Evening and Morning
By Charles Haddon Spurgeon
January 19
Morning
"I
sought him, but I found him not."—Song of Solomon 3:1.
Tell me where you lost the
company of Christ, and I will tell you the most likely place to find Him. Have
you lost Christ in the closet by restraining prayer? Then it is there you must
seek and find Him. Did you lose Christ by sin? You will find Christ in no other
way but by the giving up of the sin, and seeking by the Holy Spirit to mortify
the member in which the lust doth dwell. Did you lose Christ by neglecting the
Scriptures? You must find Christ in the Scriptures. It is a true proverb,
"Look for a thing where you dropped it, it is there." So look for
Christ where you lost Him, for He has not gone away. But it is hard work to go
back for Christ. Bunyan tells us, the pilgrim found the piece of the road back
to the Arbour of Ease, where he lost his roll, the
hardest he had ever travelled. Twenty miles onward is easier than to go one
mile back for the lost evidence.
Take care, then, when you
find your Master, to cling close to Him. But how is it you have lost Him? One
would have thought you would never have parted with such a precious friend,
whose presence is so sweet, whose words are so
comforting, and whose company is so dear to you!

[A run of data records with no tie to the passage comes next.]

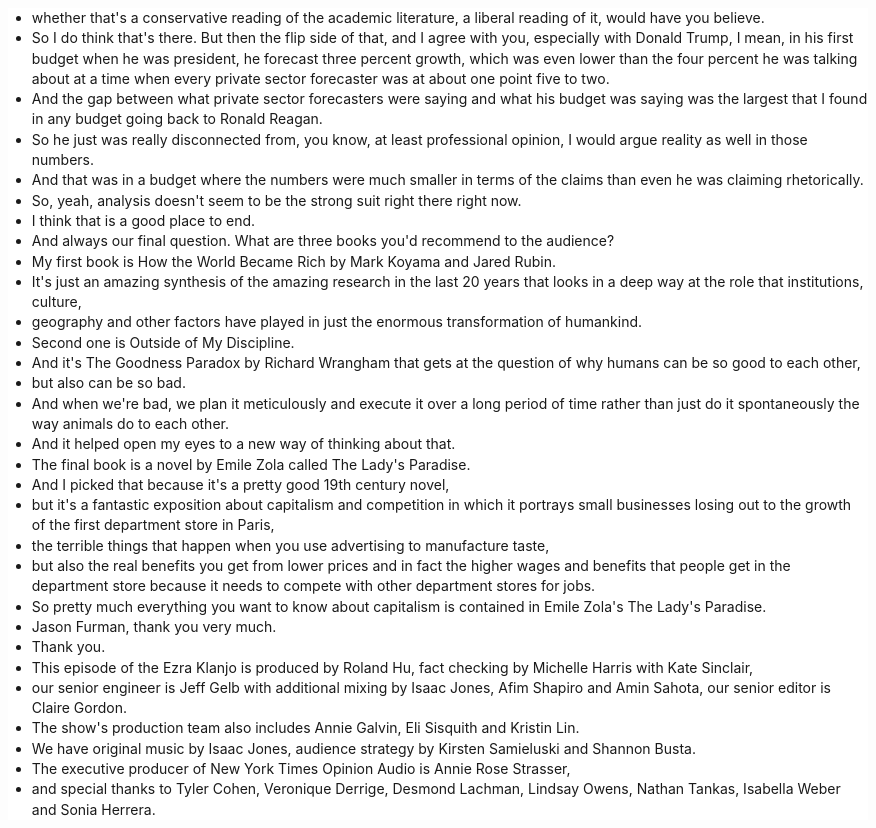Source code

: *  whether that's a conservative reading of the academic literature, a liberal reading of it, would have you believe.
*  So I do think that's there. But then the flip side of that, and I agree with you, especially with Donald Trump, I mean, in his first budget when he was president, he forecast three percent growth, which was even lower than the four percent he was talking about at a time when every private sector forecaster was at about one point five to two.
*  And the gap between what private sector forecasters were saying and what his budget was saying was the largest that I found in any budget going back to Ronald Reagan.
*  So he just was really disconnected from, you know, at least professional opinion, I would argue reality as well in those numbers.
*  And that was in a budget where the numbers were much smaller in terms of the claims than even he was claiming rhetorically.
*  So, yeah, analysis doesn't seem to be the strong suit right there right now.
*  I think that is a good place to end.
*  And always our final question. What are three books you'd recommend to the audience?
*  My first book is How the World Became Rich by Mark Koyama and Jared Rubin.
*  It's just an amazing synthesis of the amazing research in the last 20 years that looks in a deep way at the role that institutions, culture,
*  geography and other factors have played in just the enormous transformation of humankind.
*  Second one is Outside of My Discipline.
*  And it's The Goodness Paradox by Richard Wrangham that gets at the question of why humans can be so good to each other,
*  but also can be so bad.
*  And when we're bad, we plan it meticulously and execute it over a long period of time rather than just do it spontaneously the way animals do to each other.
*  And it helped open my eyes to a new way of thinking about that.
*  The final book is a novel by Emile Zola called The Lady's Paradise.
*  And I picked that because it's a pretty good 19th century novel,
*  but it's a fantastic exposition about capitalism and competition in which it portrays small businesses losing out to the growth of the first department store in Paris,
*  the terrible things that happen when you use advertising to manufacture taste,
*  but also the real benefits you get from lower prices and in fact the higher wages and benefits that people get in the department store because it needs to compete with other department stores for jobs.
*  So pretty much everything you want to know about capitalism is contained in Emile Zola's The Lady's Paradise.
*  Jason Furman, thank you very much.
*  Thank you.
*  This episode of the Ezra Klanjo is produced by Roland Hu, fact checking by Michelle Harris with Kate Sinclair,
*  our senior engineer is Jeff Gelb with additional mixing by Isaac Jones, Afim Shapiro and Amin Sahota, our senior editor is Claire Gordon.
*  The show's production team also includes Annie Galvin, Eli Sisquith and Kristin Lin.
*  We have original music by Isaac Jones, audience strategy by Kirsten Samieluski and Shannon Busta.
*  The executive producer of New York Times Opinion Audio is Annie Rose Strasser,
*  and special thanks to Tyler Cohen, Veronique Derrige, Desmond Lachman, Lindsay Owens, Nathan Tankas, Isabella Weber and Sonia Herrera.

How is it that you did not
watch Him every moment for fear of losing sight of Him? Yet, since you have let
Him go, what a mercy that you are seeking Him, even though you mournfully
groan, "O that I knew where I might find Him!" Go on seeking, for it
is dangerous to be without thy Lord. Without Christ you are like a sheep without
its shepherd; like a tree without water at its roots; like a sere leaf in the
tempest—not bound to the tree of life. With thine
whole heart seek Him, and He will be found of thee: only give thyself
thoroughly up to the search, and verily, thou shalt yet discover Him to thy joy
and gladness.
Evening
"Then
opened He their understanding, that they might understand the
Scriptures."—Luke 24:45.
He whom we viewed last
evening as opening Scripture, we here perceive opening
the understanding. In the first work He has many fellow-labourers,
but in the second He stands alone; many can bring the Scriptures to the mind,
but the Lord alone can prepare the mind to receive the Scriptures. Our Lord
Jesus differs from all other teachers; they reach the ear, but He instructs the
heart; they deal with the outward letter, but He imparts an inward taste for
the truth, by which we perceive its savour and
spirit. The most unlearned of men become ripe scholars in the school of grace
when the Lord Jesus by His Holy Spirit unfolds the mysteries of the kingdom to
them, and grants the divine anointing by which they are enabled to behold the
invisible. Happy are we if we have had our understandings cleared and
strengthened by the Master! How many men of profound learning are ignorant of
eternal things! They know the killing letter of revelation, but its killing
spirit they cannot discern; they have a veil upon their hearts
which the eyes of carnal reason cannot penetrate. Such was our case a
little time ago; we who now see were once utterly blind; truth was to us as
beauty in the dark, a thing unnoticed and neglected. Had it not been for the
love of Jesus we should have remained to this moment in utter ignorance, for
without His gracious opening of our understanding, we could no more have
attained to spiritual knowledge than an infant can climb the Pyramids, or an
ostrich fly up to the stars. Jesus' College is the only one in which God's
truth can be really learned; other schools may teach us what is to be believed,
but Christ's alone can show us how to believe it. Let us sit at the feet of
Jesus, and by earnest prayer call in His blessed aid that our dull wits may
grow brighter, and our feeble understandings may receive heavenly things.